Abundant scientific research on infrared thermal imaging (thermography) applied to hydroponics can be found in the literature. Infrared thermography provides an efficient and effective noninvasive method to supervise the surface temperature distribution of a plant for enhanced hydroponics [24]. Infrared thermography (IRT) technology can be assumed as an important method for the precise supervision of plant diseases [25]. Thermography provides temperature visualisation over the leaf surface of plants and the leaf temperature variation shows concerned dehydration, caused by diseases [26]. Therefore, this imaging method should be considered for enhanced hydroponics. In the context of the studies being carried out on the IRT technology applied to the monitoring of trees (Fig. 9), the authors plan to correlate the proposed system results with thermography imaging methods in order to understand how these technologies can be connected for enhanced hydroponics.

Fig. 9.
figure 9

Laboratory tests on IRT applied to plants and trees.

As future work, the main goal is to make technical improvements, including the development of important notifications interfaces such as SMS or e-mail to notify the hydroponic farm manager when a specific parameter reports poor hydroponic conditions. The authors also plan to develop an integrated management Web portal for water quality analytics. This portal should allow the hydroponic farm manager to visualise enhanced dashboards about the water quality metrics for enhanced hydroponic agriculture. In addition, hardware and software improvements have also been planned to connect the developed prototype directly to the Internet using Wi-Fi communication technology. Furthermore, the data collected by the system should be stored using a database management system in order to provide enhanced data visualisations and analysis.

4 Conclusions

In this paper, an IoT light, temperature, humidity, CO2, pH, EC and water level monitoring system for hydroponics named iHydroIoT was proposed. This solution offers a feasibility method to monitor hydroponic agriculture systems in real-time and to guarantee the correct conditions for enhanced productivity.

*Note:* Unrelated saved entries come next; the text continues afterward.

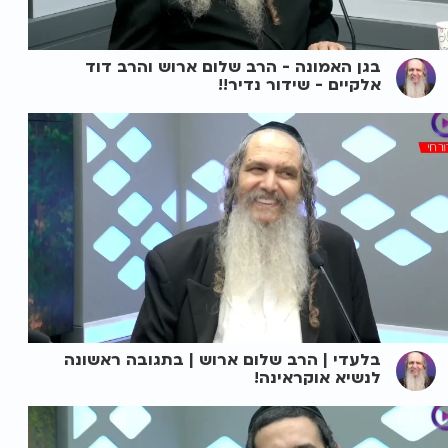
בגן האמונה - הרב שלום ארוש והרב דוד
אלקיים - שידור נדיר!!
בלעדי | הרב שלום ארוש | בתגובה ראשונה
לנשיא אוקראינה!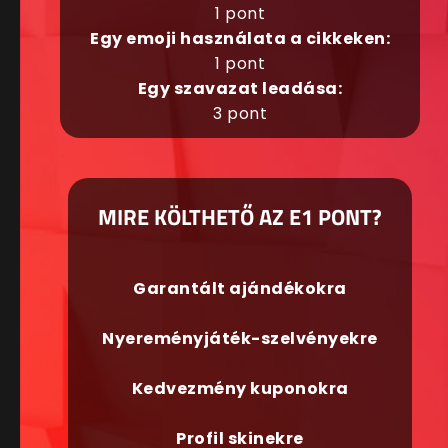
1 pont
Egy emoji használata a cikkeken:
1 pont
Egy szavazat leadása:
3 pont
MIRE KÖLTHETŐ AZ E1 PONT?
Garantált ajándékokra
Nyereményjáték-szelvényekre
Kedvezmény kuponokra
Profil skinekre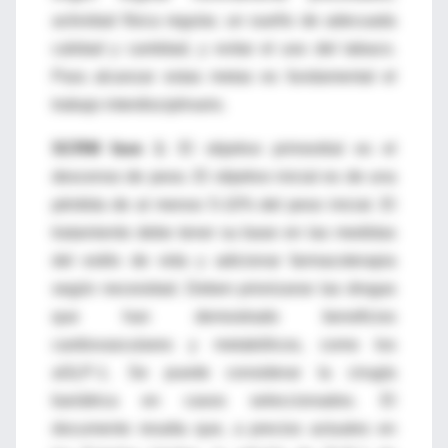
actividad física regular, un sueño de adecuada
calidad y cantidad, y evitar el uso del tabaco.
Para alcanzar estas metas es fundamental el
trabajo interdisciplinario.
SCRM fase 1:
El objetivo primordial es el
descenso de peso. El objetivo inicial es de una
pérdida de al menos 5-10% del peso inicial. El
tratamiento debe tener su base en las medidas
del estilo de vida y adicionar farmacoterapia
según necesidad. Deben priorizarse las drogas
que han demostrado beneficios
cardiovasculares y metabólicos, como los
aGLP-1. Se puede considerar la cirugía
bariátrica en casos seleccionados. El
documento resalta que, a precios actuales en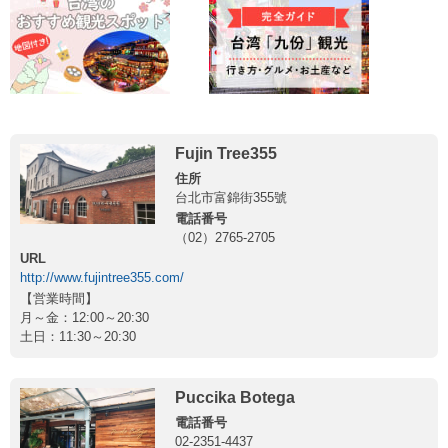
Fujin Tree355
住所
台北市富錦街355號
電話番号
（02）2765-2705
URL
http://www.fujintree355.com/
【営業時間】
月～金：12:00～20:30
土日：11:30～20:30
Puccika Botega
電話番号
02-2351-4437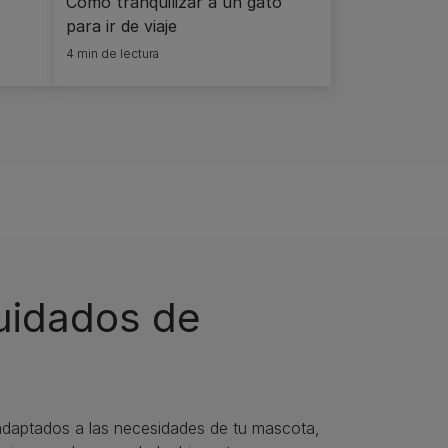
Cómo tranquilizar a un gato
para ir de viaje
4 min de lectura
cuidados de
daptados a las necesidades de tu mascota,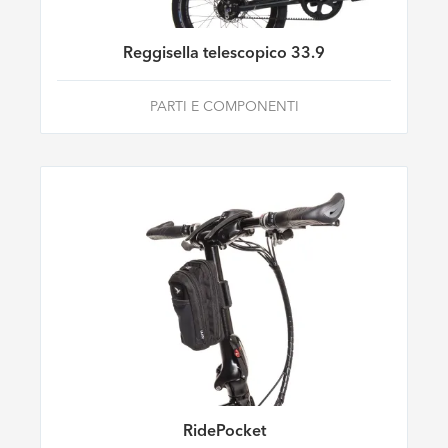
Reggisella telescopico 33.9
PARTI E COMPONENTI
RidePocket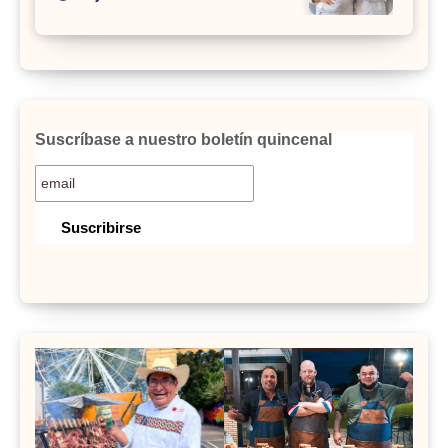
Suscríbase a nuestro boletín quincenal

With the proliferation of IoT and mobile computing technologies, there is a significant perspective to design automatic monitoring systems to improve productivity and quality of hydroponic agriculture.

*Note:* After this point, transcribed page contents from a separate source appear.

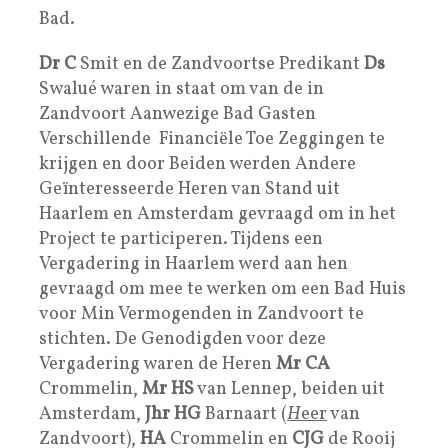
Bad.
Dr C
Smit en de Zandvoortse Predikant
Ds
Swalué waren in staat om van de in
Zandvoort Aanwezige Bad Gasten
Verschillende Financiële Toe Zeggingen te
krijgen en door Beiden werden Andere
Geïnteresseerde Heren van Stand uit
Haarlem en Amsterdam gevraagd om in het
Project te participeren. Tijdens een
Vergadering in Haarlem werd aan hen
gevraagd om mee te werken om een Bad Huis
voor Min Vermogenden in Zandvoort te
stichten. De Genodigden voor deze
Vergadering waren de Heren
Mr CA
Crommelin,
Mr HS
van Lennep, beiden uit
Amsterdam,
Jhr HG
Barnaart (
H
eer
van
Zandvoort),
HA
Crommelin en
CJG
de Rooij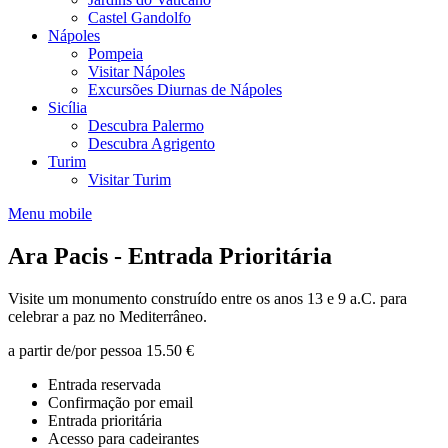
Castel Gandolfo
Nápoles
Pompeia
Visitar Nápoles
Excursões Diurnas de Nápoles
Sicília
Descubra Palermo
Descubra Agrigento
Turim
Visitar Turim
Menu mobile
Ara Pacis - Entrada Prioritária
Visite um monumento construído entre os anos 13 e 9 a.C. para
celebrar a paz no Mediterrâneo.
a partir de/por pessoa
15.50 €
Entrada reservada
Confirmação por email
Entrada prioritária
Acesso para cadeirantes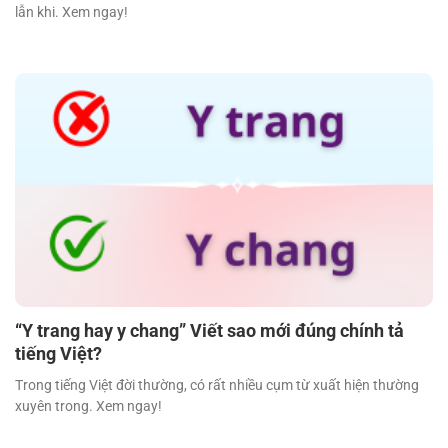
lẫn khi. Xem ngay!
“Y trang hay y chang” Viết sao mới đúng chính tả
tiếng Việt?
Trong tiếng Việt đời thường, có rất nhiều cụm từ xuất hiện thường
xuyên trong. Xem ngay!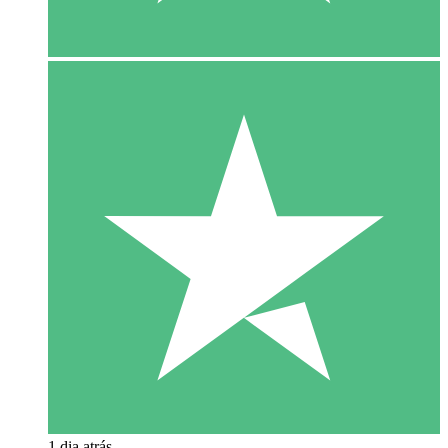
1 dia atrás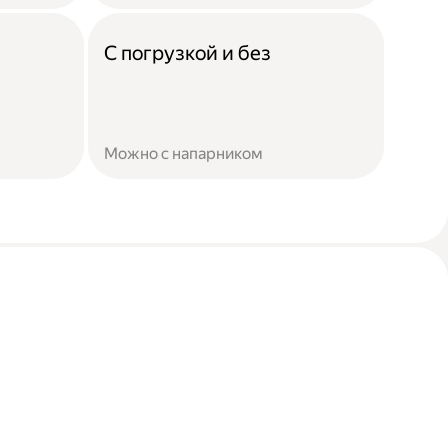
С погрузкой и без
Можно с напарником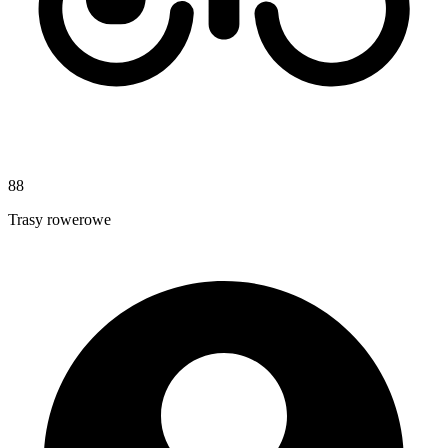
88
Trasy rowerowe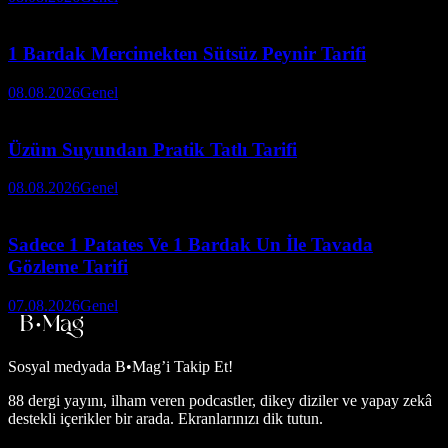
1 Bardak Mercimekten Sütsüz Peynir Tarifi
08.08.2026
Genel
Üzüm Suyundan Pratik Tatlı Tarifi
08.08.2026
Genel
Sadece 1 Patates Ve 1 Bardak Un İle Tavada
Gözleme Tarifi
07.08.2026
Genel
Sosyal medyada
B•Mag’i Takip Et!
88 dergi yayını, ilham veren podcastler, dikey diziler ve yapay zekâ
destekli içerikler bir arada. Ekranlarınızı dik tutun.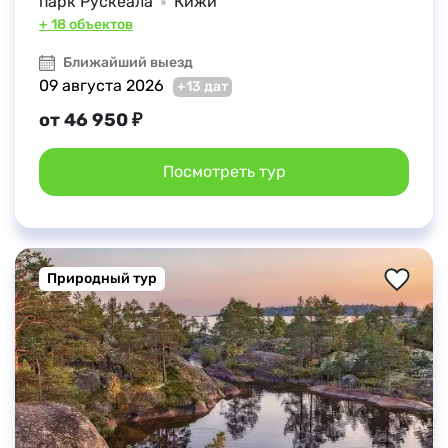
парк Рускеала
Кижи
+ 18 объектов
Ближайший выезд
09 августа 2026
+13 дат
от 46 950 ₽
Посмотреть тур
Природный тур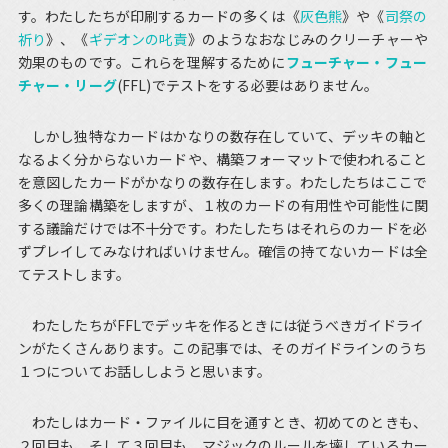
す。わたしたちが印刷するカードの多くは《
灰色熊
》や《
司祭の
祈り
》、《
ギデオンの叱責
》のようなおなじみのクリーチャーや
効果のものです。これらを理解するために
フューチャー・フュー
チャー・リーグ
(FFL)でテストをする必要はありません。
しかし独特なカードはかなりの数存在していて、デッキの軸と
なるよく分からないカードや、構築フォーマットで使われること
を意図したカードがかなりの数存在します。わたしたちはここで
多くの理論構築をしますが、１枚のカードの有用性や可能性に関
する議論だけでは不十分です。わたしたちはそれらのカードを必
ずプレイしてみなければいけません。確信の持てないカードは全
てテストします。
わたしたちがFFLでデッキを作るときには従うべきガイドライ
ンがたくさんあります。この記事では、そのガイドラインのうち
１つについてお話ししようと思います。
わたしはカード・ファイルに目を通すとき、初めてのときも、
２回目も、そして３回目も、マジックのルールを壊しているカー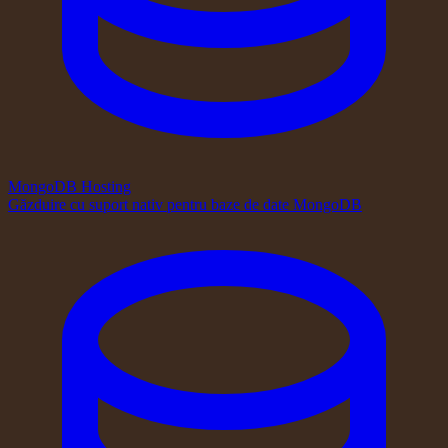
MongoDB Hosting
Găzduire cu suport nativ pentru baze de date MongoDB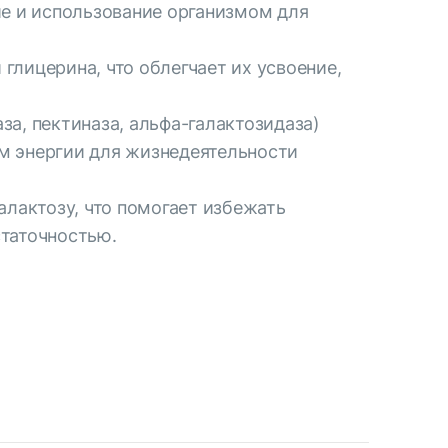
ие и использование организмом для
лицерина, что облегчает их усвоение,
а, пектиназа, альфа-галактозидаза)
м энергии для жизнедеятельности
алактозу, что помогает избежать
статочностью.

The results achieved in the study conducted indicate a significant contribution to hydroponic supervision solutions based on IoT and open-source technologies. Using iHydroIoT, the collected data can be especially valued to investigate and store the temporal changes of the monitored conditions in order to guarantee that they are established in the course of all the agricultural process.

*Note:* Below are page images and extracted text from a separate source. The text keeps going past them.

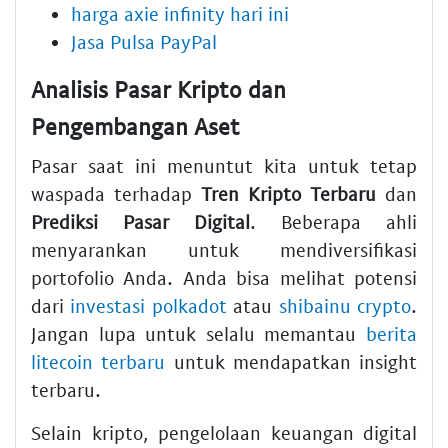
harga axie infinity hari ini
Jasa Pulsa PayPal
Analisis Pasar Kripto dan
Pengembangan Aset
Pasar saat ini menuntut kita untuk tetap
waspada terhadap
Tren Kripto Terbaru
dan
Prediksi Pasar Digital
. Beberapa ahli
menyarankan untuk mendiversifikasi
portofolio Anda. Anda bisa melihat potensi
dari
investasi polkadot
atau
shibainu crypto
.
Jangan lupa untuk selalu memantau
berita
litecoin terbaru
untuk mendapatkan insight
terbaru.
Selain kripto, pengelolaan keuangan digital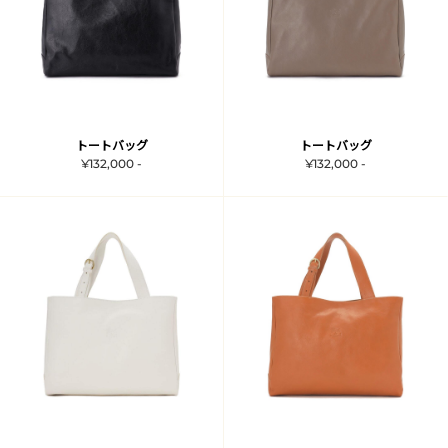
トートバッグ
トートバッグ
¥132,000 -
¥132,000 -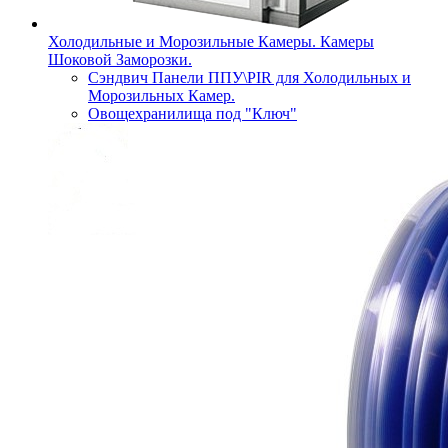
Холодильные и Морозильные Камеры. Камеры
Шоковой Заморозки.
Сэндвич Панели ППУ\PIR для Холодильных и
Морозильных Камер.
Овощехранилища под "Ключ"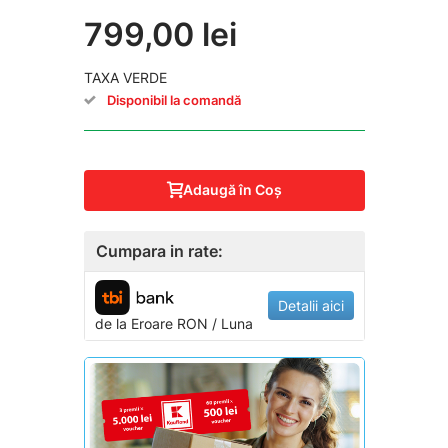
799,00 lei
TAXA VERDE
Disponibil la comandă
Adaugă în Coş
Cumpara in rate:
Detalii aici
de la
Eroare
RON / Luna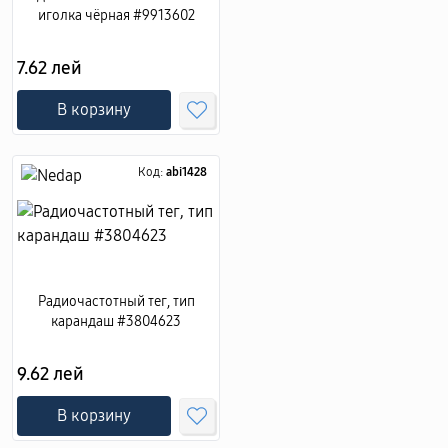
иголка чёрная #9913602
7.62 лей
В корзину
Код:
abi1428
Радиочастотный тег, тип
карандаш #3804623
9.62 лей
В корзину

Compared to existing systems, the iHydroIoT supports notifications to alert the hydroponic farm manager in a timely way for enhanced productivity; also, by supporting the history of the environment and water conditions, this system can be used to anticipate technical interventions that avoid unfavourable agricultural conditions.

This solution provides flexibility and expandability as the user can start with only one iHydroIoT unity and add more unities if needed regarding the dimension of the greenhouse. Nevertheless, the proposed solution has some limitations. The iHydroIoT needs further experimental validation to improve system calibration and accuracy. In addition, quality assurance (QA) and quality control (QC) have also been planned for enhanced product quality traceability. The authors have also planned software and hardware improvements to adapt the system to specific laboratory tests using thermographic experiments applied to wood and trees for enhanced hydroponics.